Saturday, May 9, 2009

Sri Lanka and Responsibility to Protect Arise in UN, Would Ban Take to Council under Article 99?

Byline: Matthew Russell Lee of Inner City Press at UN
www.innercitypress.com/un1may7srilanka050809.html

UNITED NATIONS, May 8 -- With bombs dropping on civilians in Northern Sri Lanka and UN Secretary General Ban Ki-moon still mulling the government's invitation to visit, the talk at the UN has turned to the Responsibility to Protect. On May 6 at a reception attended by Ban Ki-moon and Ed Luck, his special adviser on R2P, as it known, Inner City Press asked Luck how the concept would apply to Sri Lanka. "To both sides," Luck answered.

He noted that R2P was formally cited during Kofi Annan's mediation in Kenya. Inner City Press asked what he thought of the appointment of former Indian Ambassador Nirupam Sen as the adviser to the President of the General Assembly on R2P. While diplomatically praising Sen, Luck remarked that India was the "last country to come aboard" on the R2P Outcome Document in 2005.

In May 7, Inner City Press asked Nirupam Sen for his views on R2P, specifically regarding Sri Lanka. While refusing to answer on Sri Lanka, Sen insisted first the India wasn't the last to join consensus in 2005, then that it had only held out to make the points of "U.S. civil society groups." Sen said that India's position had been that R2P should only be a UN doctrine if the use of the Security Council veto by five countries were repealed, to "eliminate the strategic imperatives of any great power." Video here, from Minute 41:42.

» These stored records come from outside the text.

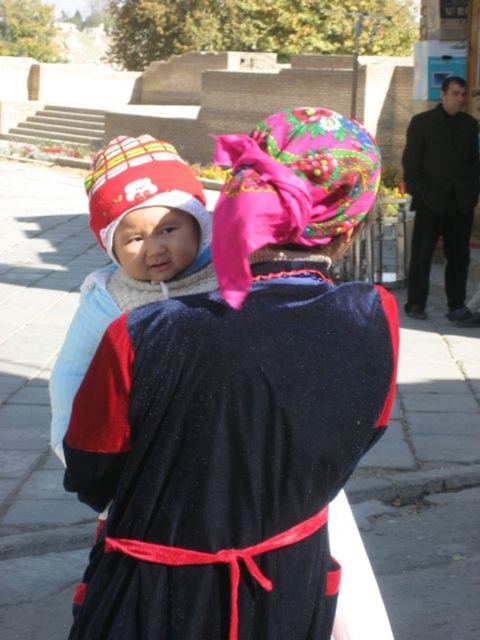
Question: Which is nearer to the matte red knit hat at left?

Choices:
 (A) black matte robe at right
 (B) velvet dark blue dress at center

Answer: (B)

Question: Which object is positioned farthest from the black matte robe at right?

Choices:
 (A) matte red knit hat at left
 (B) velvet dark blue dress at center

Answer: (B)

Question: Does velvet dark blue dress at center have a greater width compared to black matte robe at right?

Choices:
 (A) no
 (B) yes

Answer: (A)

Question: Can you confirm if velvet dark blue dress at center is positioned below matte red knit hat at left?

Choices:
 (A) no
 (B) yes

Answer: (B)

Question: Which point is farther to the camera?

Choices:
 (A) (172, 193)
 (B) (245, 394)

Answer: (A)

Question: Is velvet dark blue dress at center bigger than matte red knit hat at left?

Choices:
 (A) yes
 (B) no

Answer: (A)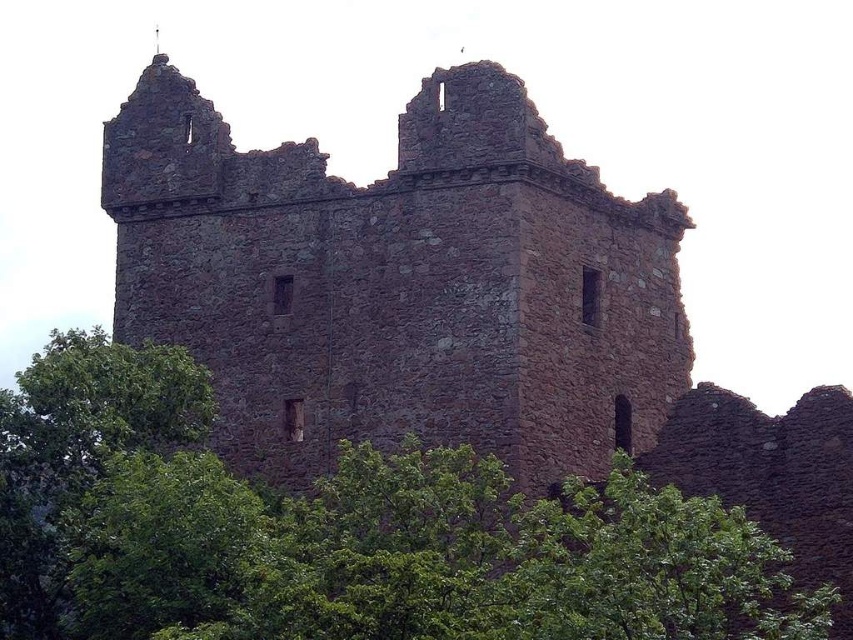
You are standing in front of the ruins of a stone structure. You see two points marked in the image, one at coordinate point (387, 429) and another at point (143, 516). Which of these points is closer to you?

Point (143, 516) is closer to you because it is less further to the camera than point (387, 429).

You are a hiker standing at the base of the brown stone ruins at center and the green leafy tree at center. Which structure do you need to look up more to see the top of?

The brown stone ruins at center is taller than the green leafy tree at center, so you need to look up more to see the top of the brown stone ruins at center.

You are standing at the coordinates 0.5, 0.5 in the image. Which direction should you move to reach the brown stone ruins at center?

The brown stone ruins at center is located at point (399, 282). Since you are at (426, 320), you should move slightly to the left and down to reach it.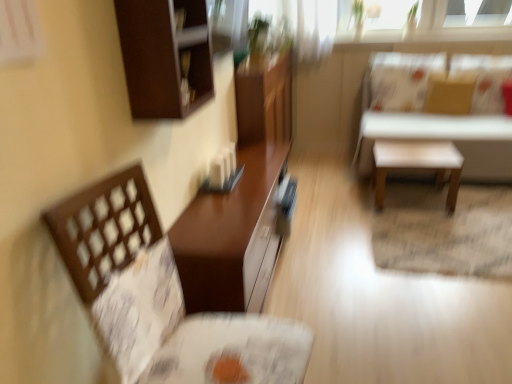
Question: Should I look upward or downward to see brown woven chair at left?

Choices:
 (A) down
 (B) up

Answer: (A)

Question: Considering the relative sizes of white matte stool at upper right, the first table positioned from the back, and brown woven chair at left in the image provided, is white matte stool at upper right, the first table positioned from the back, bigger than brown woven chair at left?

Choices:
 (A) yes
 (B) no

Answer: (A)

Question: From the image's perspective, does white matte stool at upper right, which is the 1th table in right-to-left order, appear lower than brown woven chair at left?

Choices:
 (A) yes
 (B) no

Answer: (B)

Question: Is white matte stool at upper right, acting as the second table starting from the left, placed right next to brown woven chair at left?

Choices:
 (A) yes
 (B) no

Answer: (B)

Question: Is white matte stool at upper right, the first table positioned from the back, shorter than brown woven chair at left?

Choices:
 (A) yes
 (B) no

Answer: (A)

Question: From a real-world perspective, is white matte stool at upper right, the first table positioned from the back, physically below brown woven chair at left?

Choices:
 (A) yes
 (B) no

Answer: (A)

Question: From the image's perspective, is white matte stool at upper right, which is the 1th table in right-to-left order, above brown woven chair at left?

Choices:
 (A) no
 (B) yes

Answer: (B)

Question: Considering the relative sizes of matte brown table at center, which is the first table from left to right, and white matte stool at center in the image provided, is matte brown table at center, which is the first table from left to right, bigger than white matte stool at center?

Choices:
 (A) yes
 (B) no

Answer: (A)

Question: Is the surface of matte brown table at center, which is the first table from left to right, in direct contact with white matte stool at center?

Choices:
 (A) no
 (B) yes

Answer: (A)

Question: Are matte brown table at center, the 2th table positioned from the back, and white matte stool at center located far from each other?

Choices:
 (A) no
 (B) yes

Answer: (B)

Question: Could you tell me if matte brown table at center, the 2th table positioned from the back, is turned towards white matte stool at center?

Choices:
 (A) no
 (B) yes

Answer: (B)

Question: Is matte brown table at center, the 2th table positioned from the back, positioned beyond the bounds of white matte stool at center?

Choices:
 (A) yes
 (B) no

Answer: (A)

Question: Is white matte stool at center surrounded by matte brown table at center, the 2th table positioned from the back?

Choices:
 (A) no
 (B) yes

Answer: (A)

Question: Is dark brown wood cabinet at upper left surrounding matte brown table at center, arranged as the first table when viewed from the front?

Choices:
 (A) yes
 (B) no

Answer: (B)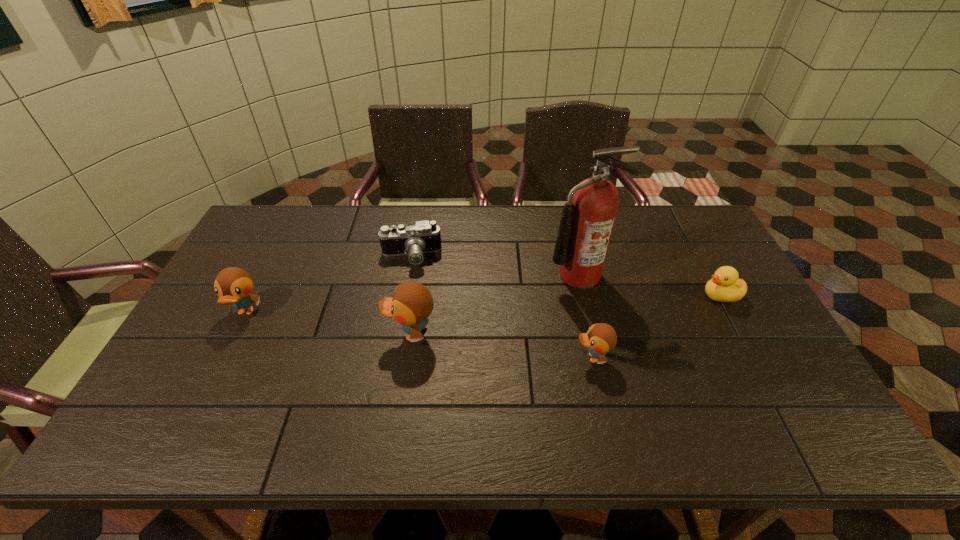
This screenshot has width=960, height=540. What are the coordinates of `object that is positioned at the far edge` in the screenshot? It's located at (414, 239).

Locate an element on the screen. The width and height of the screenshot is (960, 540). object present at the left edge is located at coordinates (233, 285).

Where is `object that is positioned at the right edge`? object that is positioned at the right edge is located at coordinates (724, 286).

In the image, there is a desktop. What are the coordinates of `free region at the far edge` in the screenshot? It's located at (313, 236).

Locate an element on the screen. The height and width of the screenshot is (540, 960). free space at the left edge of the desktop is located at coordinates (195, 339).

Image resolution: width=960 pixels, height=540 pixels. In the image, there is a desktop. Identify the location of blank space at the right edge. (717, 345).

The image size is (960, 540). In order to click on free space at the far left corner in this screenshot , I will do `click(296, 227)`.

Identify the location of vacant area that lies between the fifth shortest object and the third duck from left to right. The width and height of the screenshot is (960, 540). (501, 346).

The width and height of the screenshot is (960, 540). I want to click on free space between the rightmost duck and the second duck from right to left, so click(657, 327).

Locate an element on the screen. This screenshot has height=540, width=960. vacant space that is in between the third duck from left to right and the camera is located at coordinates (502, 307).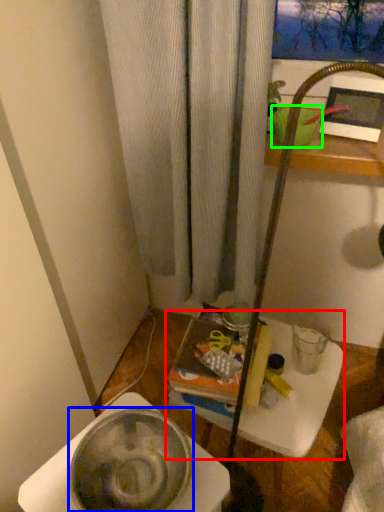
Question: Estimate the real-world distances between objects in this image. Which object is closer to table (highlighted by a red box), basin (highlighted by a blue box) or basin (highlighted by a green box)?

Choices:
 (A) basin
 (B) basin

Answer: (A)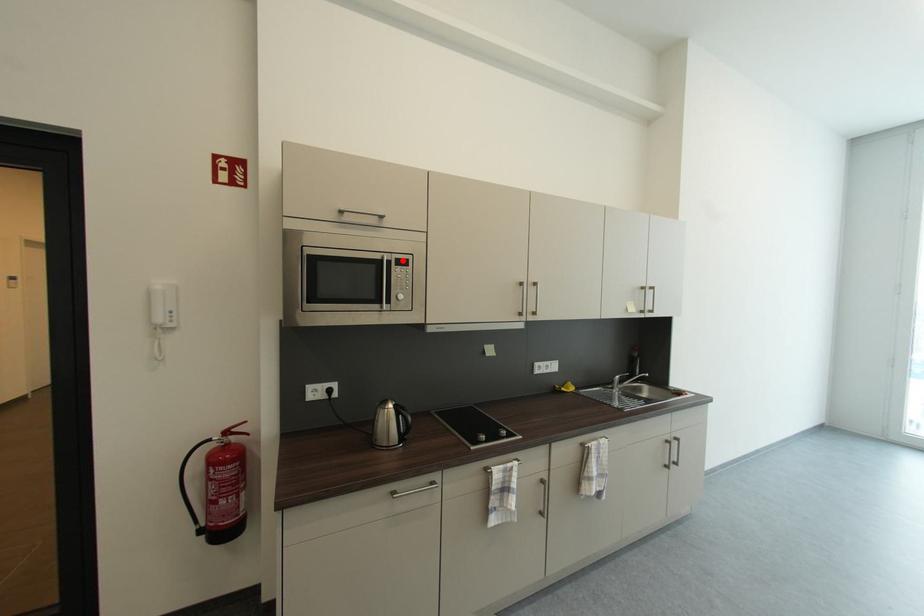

Ironically, it is China's and to some degree Russia's veto threats which have kept the carnage in Sri Lanka off of the Council's formal agenda, and keep the Council "dialogues" on the topic confined to the basement.

Inner City Press asked asked Sen about Sri Lanka's application to the International Monetary Fund for a $1.9 billion loan, and whether the bloodshed and internment camps in the North should be considered. Sen said that "anything the IMF does to reduce and tone down conditionality is a step in the right direction," toward "mitigating humanitarian impact." But what if the loan is used to involuntarily relocate and detain people? The IMF wouldn't do that, Sen implied. But wouldn't they?

On May 8, Inner City Press asked a senior Ban adviser about Sri Lanka's invitation. I don't think the Secretary General should go, the adviser replied. The government could just use it. He suggested that, instead, Ban should invoke Article 99 of the UN Charter and push to put Sri Lanka on the Council's agenda, in the name of R2P. The draft outcome document gives the Secretary General that role, Ban's adviser said. Inner City Press asked Ban's Deputy Spokesperson about this an hour later, but she said she had nothing to add to what Ban had said on May 5.

Ban's Deputy Spokesperson announced on Friday an upcoming trip by Ban, not to Sri Lanka but Manama, Bahrain. To many these seem to be strange priorities.

Inner City Press asked French Ambassador Jean-Maurice Ripert if his foreign minister Bernard Kouchner, another major player in R2P, is requesting a Security Council session on May 11, when he and his UK counter-part David Miliband will be in New York. Ripert said, "On the side of the meeting on the Middle East... we are organizing with UK a meeting... we are working on the exact form." Video here, from Minute 10:53.

Footnote 1: According to NGO sources, Ambassador Ripert in a recent meeting with them said, of Sri Lanka's Army, "their war is our war," which the NGOs took to mean the "war on terror." Some wondered if this didn't just give a green light to the Sri Lankan Army. We'll see: we will report on this site any response received, on France's view of Sri Lanka (or in advance of the Council's trip to Africa next week of MONUC in the Congo appearing in a memo in French to work with a war criminal.)

Footnote 2: In what could be called an R2P cat fight, Nirupan Sen's criticism of Ban's adviser Ed Luck went further, when Sen said the Fifth (Budget) Committee was right to refuse to confirm him in his post, and to keep him on "a dollar a year." Inner City Press asked Luck about the dollar, and if he has a UN phone number. Of the latter, Luck said he still doesn't, but that at the UN there are many people with phones but the Secretary General doesn't pick up at the other end. And if the call came from the Vanni conflict zone, would Mr. Ban pick up?